The more than $25 billion settlement reached Thursday with the nation’s five largest lenders involved in the mortgage meltdown is being celebrated and criticized.
After the Feb. 9 announcement, state Rep. Camille Lilly and South Austin Community Coalition’s Elce Redmond released statements to the public offering very different views about the second-largest settlement reached through numerous state attorneys general.
Lilly is applauding the agreement made with Bank of America, JPMorgan Chase, Wells Fargo, Citigroup and Ally Financial (formerly GMAC) that will provide $1 billion in assistance to those affected in Illinois.
“It’s about time that the big banks that got us into this economic crisis are held accountable,” Lilly said in a press release.

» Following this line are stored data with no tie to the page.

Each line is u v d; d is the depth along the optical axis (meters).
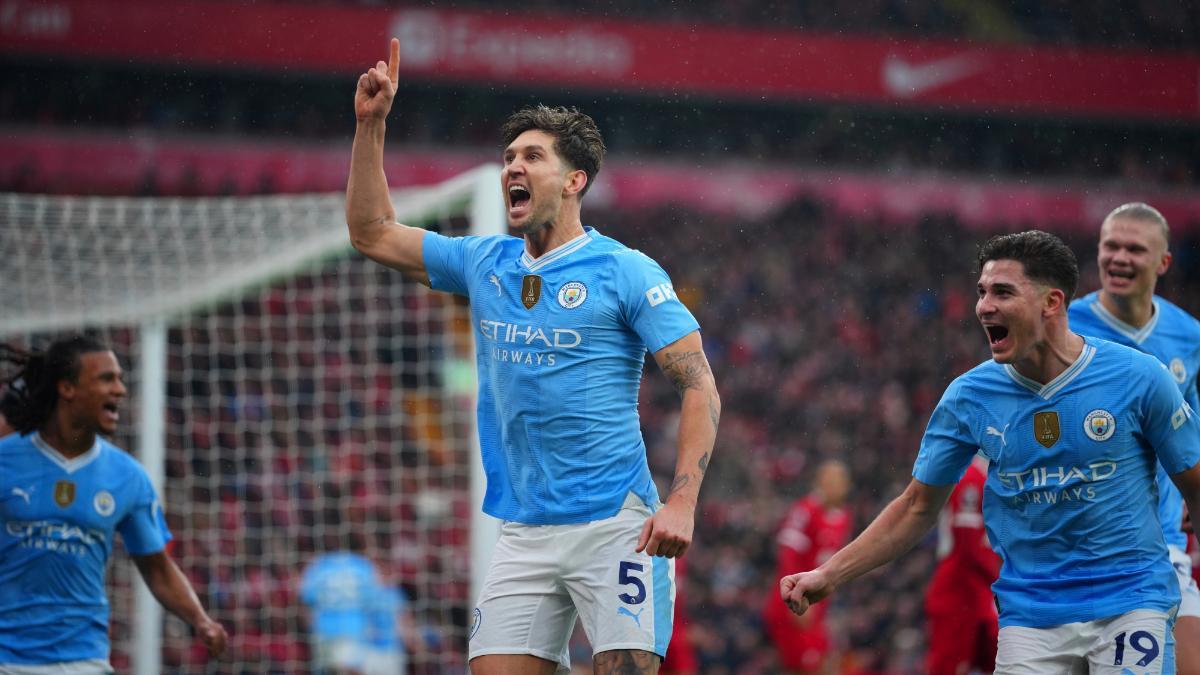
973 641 5.73
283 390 10.99
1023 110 24.11
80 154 20.36
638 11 24.09
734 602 13.20
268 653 8.41
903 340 23.03
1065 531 3.62
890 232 25.41
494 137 23.88
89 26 20.67
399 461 9.90
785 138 25.61
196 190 20.86
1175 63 24.39
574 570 3.42
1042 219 24.89
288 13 21.62
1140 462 3.61
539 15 22.62
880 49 23.83
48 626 4.38
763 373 21.50
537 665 3.47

“Now we must make sure that the settlement dollars are put to good use, keeping families in their homes and allowing homeowners more time to make their house payments,” she said.

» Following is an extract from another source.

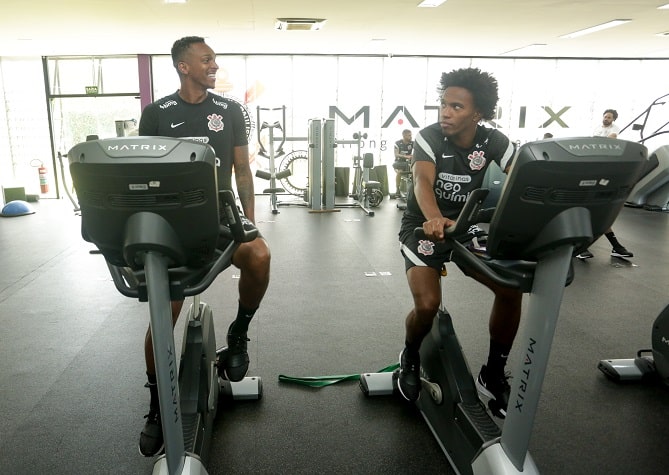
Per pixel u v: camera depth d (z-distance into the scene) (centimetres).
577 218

But Redmond has a different view.
“The mortgage fraud settlement being announced today is a tiny drop in a big bucket,” Redmond said in his press release.
The settlement will provide up to $2,000 in restitution to eligible borrowers who lost their homes between 2008 and Dec. 31, 2011. There is also assistance for those facing foreclosure right now and help for homeowners current on their payments but unable to refinance because they owe more on their home than it’s worth.
“It does not do justice for the millions of homeowners who lost their homes or hold the banks fully accountable for their crimes,” Redmon said.
“For homeowners who were defrauded and lost their homes, $2,000 is too little, too late. It is a paltry down payment toward full relief for homeowners,” he said.
But Redmond said it’s at least a step in the right direction.
“Despite its flaws, the settlement announced today is stronger than it would have otherwise been because of grassroots groups and the courageous stance of attorneys general from New York, California, Nevada, Delaware and Massachusetts, who fought hard to bring more relief to homeowners and make sure that any settlement does not allow the banks to avoid accountability for fraudulent activity not yet investigated.
“Due to their work and the work of many allies, momentum is building toward broad-scale relief for homeowners,” he said.
Lilly agrees more work still needs to be done.
“To save our neighborhoods from devastating home foreclosures that bring down property values and destroy neighborhoods, we need further reforms to crack down on predatory lenders and big banks that take advantage of local residents,” Lilly said.
“We must use the momentum from this court decision to move Illinois forward and change overall standards to prevent future abuses,” she said.